Non seulement elle peut se reconstruire — elle peut atteindre une profondeur qu'elle n'avait jamais eue avant. Cette période peut être marquée par des transitions significatives, mais la clé réside dans la reconnaissance que les stratégies pour renforcer l'estime de soi sont accessibles à toutes, et qu'une approche holistique prenant en compte le bien-être physique, émotionnel et social est possible quel que soit l'âge.
Pourquoi le regard extérieur bienveillant est-il important dans ce processus ?
Parce que lorsqu'on est soi-même en difficulté, on peut devenir sa propre critique la plus sévère — là où l'on serait encourageante, patiente et bienveillante avec une amie. Un regard extérieur — qu'il vienne d'une thérapeute, d'une amie, ou d'une photographe qui sait voir ce que vous ne voyez plus — peut déplacer quelque chose de profond. Il vous renvoie une image de vous que votre critique intérieure vous a toujours cachée.
Chiffres clés {#chiffres-cles}
📊 87 % des femmes ayant participé à un programme d'empowerment féminin déclarent avoir significativement gagné en confiance en elles (Source : Citoyenneté Possible, 2026)
💡 Le discours intérieur négatif crée une prophétie auto-réalisatrice : vos croyances sur vous-même influencent directement vos comportements et renforcent les résultats négatifs (Source : Evelyne L. Thomas, psychologie du monologue intérieur)

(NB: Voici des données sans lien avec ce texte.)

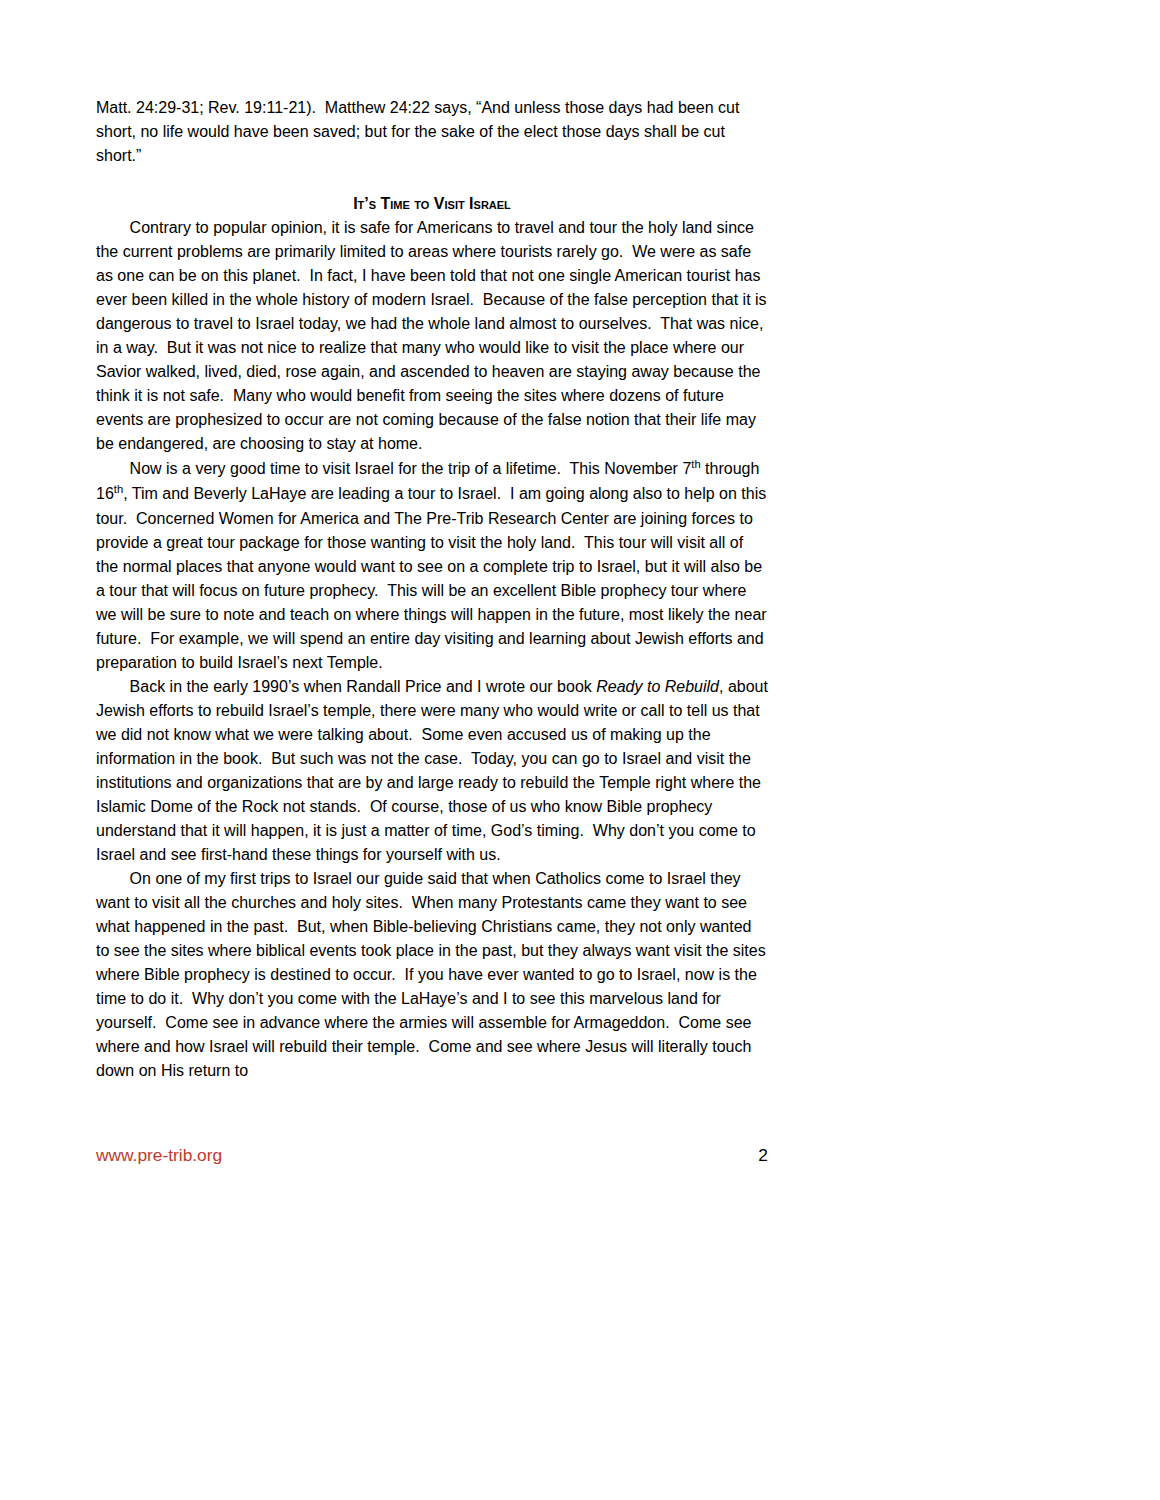Matt. 24:29-31; Rev. 19:11-21). Matthew 24:22 says, “And unless those days had been cut short, no life would have been saved; but for the sake of the elect those days shall be cut short.”
It’s Time to Visit Israel
Contrary to popular opinion, it is safe for Americans to travel and tour the holy land since the current problems are primarily limited to areas where tourists rarely go. We were as safe as one can be on this planet. In fact, I have been told that not one single American tourist has ever been killed in the whole history of modern Israel. Because of the false perception that it is dangerous to travel to Israel today, we had the whole land almost to ourselves. That was nice, in a way. But it was not nice to realize that many who would like to visit the place where our Savior walked, lived, died, rose again, and ascended to heaven are staying away because the think it is not safe. Many who would benefit from seeing the sites where dozens of future events are prophesized to occur are not coming because of the false notion that their life may be endangered, are choosing to stay at home.
Now is a very good time to visit Israel for the trip of a lifetime. This November 7th through 16th, Tim and Beverly LaHaye are leading a tour to Israel. I am going along also to help on this tour. Concerned Women for America and The Pre-Trib Research Center are joining forces to provide a great tour package for those wanting to visit the holy land. This tour will visit all of the normal places that anyone would want to see on a complete trip to Israel, but it will also be a tour that will focus on future prophecy. This will be an excellent Bible prophecy tour where we will be sure to note and teach on where things will happen in the future, most likely the near future. For example, we will spend an entire day visiting and learning about Jewish efforts and preparation to build Israel’s next Temple.
Back in the early 1990’s when Randall Price and I wrote our book Ready to Rebuild, about Jewish efforts to rebuild Israel’s temple, there were many who would write or call to tell us that we did not know what we were talking about. Some even accused us of making up the information in the book. But such was not the case. Today, you can go to Israel and visit the institutions and organizations that are by and large ready to rebuild the Temple right where the Islamic Dome of the Rock not stands. Of course, those of us who know Bible prophecy understand that it will happen, it is just a matter of time, God’s timing. Why don’t you come to Israel and see first-hand these things for yourself with us.
On one of my first trips to Israel our guide said that when Catholics come to Israel they want to visit all the churches and holy sites. When many Protestants came they want to see what happened in the past. But, when Bible-believing Christians came, they not only wanted to see the sites where biblical events took place in the past, but they always want visit the sites where Bible prophecy is destined to occur. If you have ever wanted to go to Israel, now is the time to do it. Why don’t you come with the LaHaye’s and I to see this marvelous land for yourself. Come see in advance where the armies will assemble for Armageddon. Come see where and how Israel will rebuild their temple. Come and see where Jesus will literally touch down on His return to
www.pre-trib.org 2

🔥 40 ans et après : les femmes de cette tranche d'âge équilibrent en moyenne plusieurs rôles simultanément (professionnelle, mère, aidante) — ce qui rend la reconquête de soi non pas un luxe, mais une nécessité vitale (Source : Atelier do Sorriso, Bien-être féminin après 40 ans)

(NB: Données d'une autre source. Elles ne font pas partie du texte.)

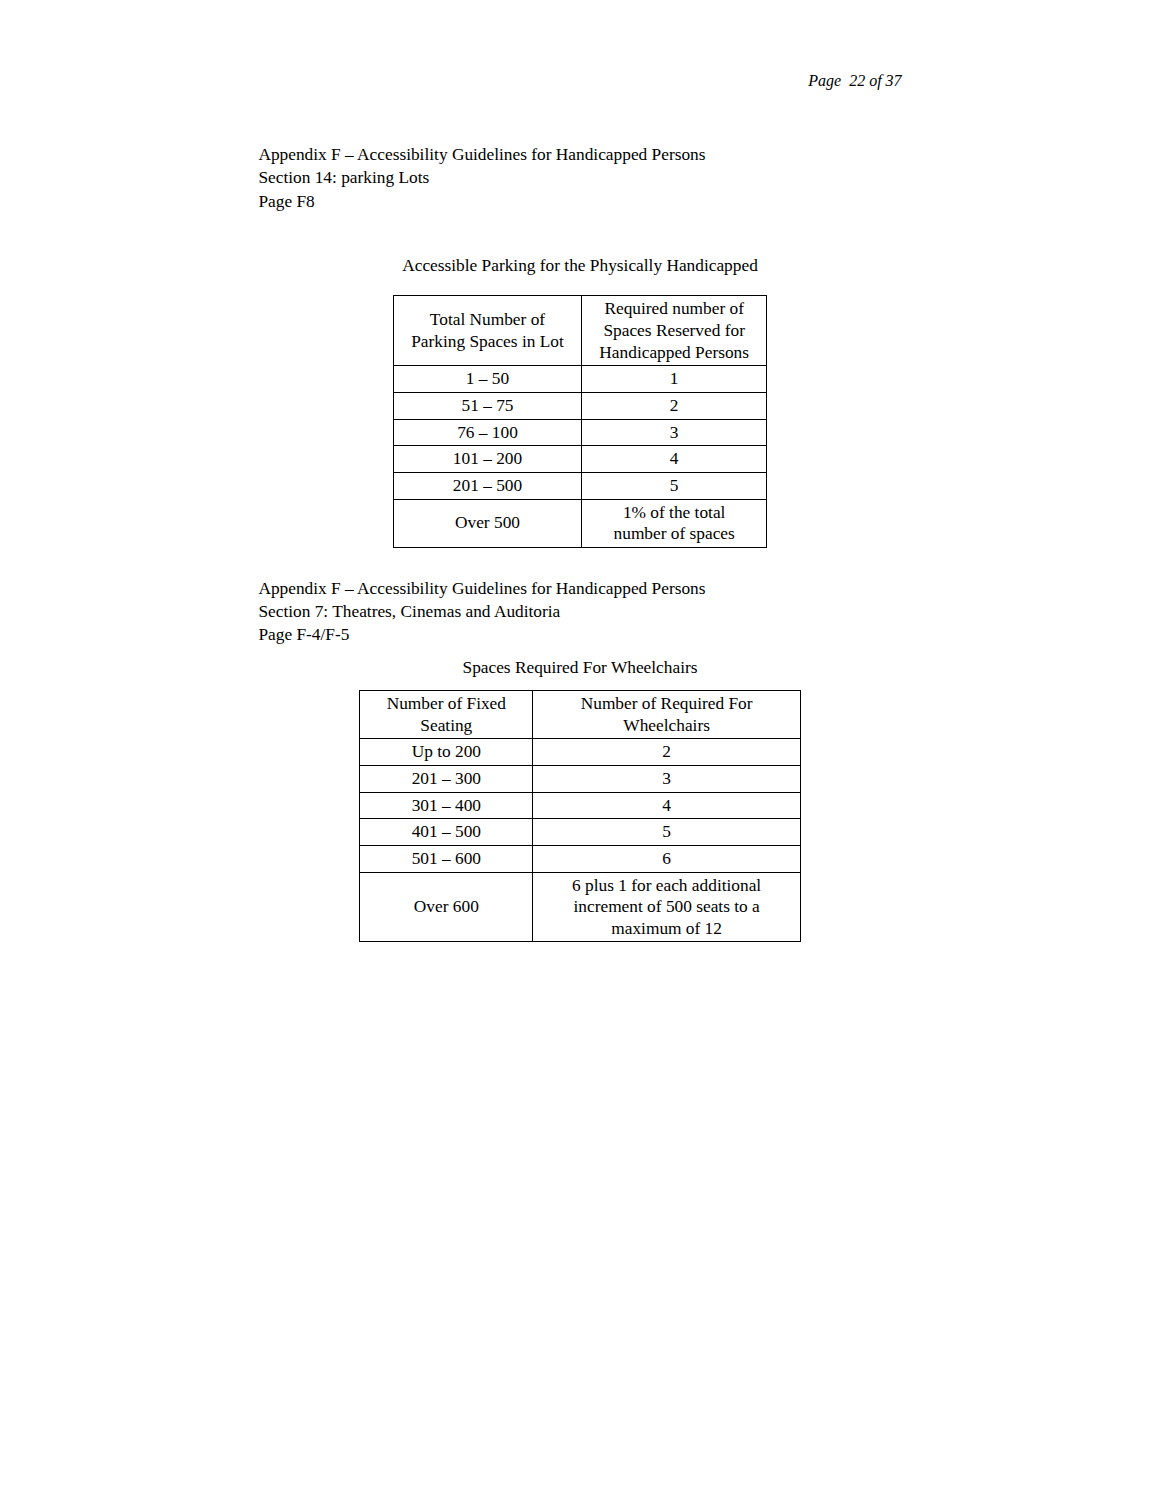Page 22 of 37
Appendix F – Accessibility Guidelines for Handicapped Persons
Section 14: parking Lots
Page F8
Accessible Parking for the Physically Handicapped
| Total Number of Parking Spaces in Lot | Required number of Spaces Reserved for Handicapped Persons |
| --- | --- |
| 1 – 50 | 1 |
| 51 – 75 | 2 |
| 76 – 100 | 3 |
| 101 – 200 | 4 |
| 201 – 500 | 5 |
| Over 500 | 1% of the total number of spaces |
Appendix F – Accessibility Guidelines for Handicapped Persons
Section 7: Theatres, Cinemas and Auditoria
Page F-4/F-5
Spaces Required For Wheelchairs
| Number of Fixed Seating | Number of Required For Wheelchairs |
| --- | --- |
| Up to 200 | 2 |
| 201 – 300 | 3 |
| 301 – 400 | 4 |
| 401 – 500 | 5 |
| 501 – 600 | 6 |
| Over 600 | 6 plus 1 for each additional increment of 500 seats to a maximum of 12 |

✨ Se choisir est un acte de leadership — et comme tout acte de leadership, il se décide, se pratique, et se renforce avec le temps.
📊 87% des participantes gagnent en confiance après un programme dédié - Empowerment féminin
> "Le discours intérieur négatif sape la confiance, amplifie le stress et contribue à une faible estime de soi"
> — ReachLink Psychology
Conclusion : la réunion de direction la plus importante de votre vie
Vous avez survécu à des choses que vous n'aviez pas anticipées. Vous avez porté des choses que personne ne voit. Vous avez donné, soutenu, construit — souvent au détriment de vous-même.
Il est temps de convoquer une réunion différente.
Pas pour faire le bilan de vos manquements. Pas pour dresser la liste de ce qu'il faudrait "améliorer" en vous. Mais pour regarder en face tout ce que vous êtes — la profondeur, la complexité, la puissance — et décider, une bonne fois pour toutes :
Je mérite ma propre direction. Je mérite mon propre investissement. Je me choisis.
Fire la voix qui vous rapetisse. Promote celle qui vous célèbre.
Parce que vous n'êtes pas en train de vieillir. Vous êtes en train de vous révéler.
Une femme qui se choisit ne cherche pas la perfection. Elle cherche la vérité de qui elle est — et elle n'en a plus honte.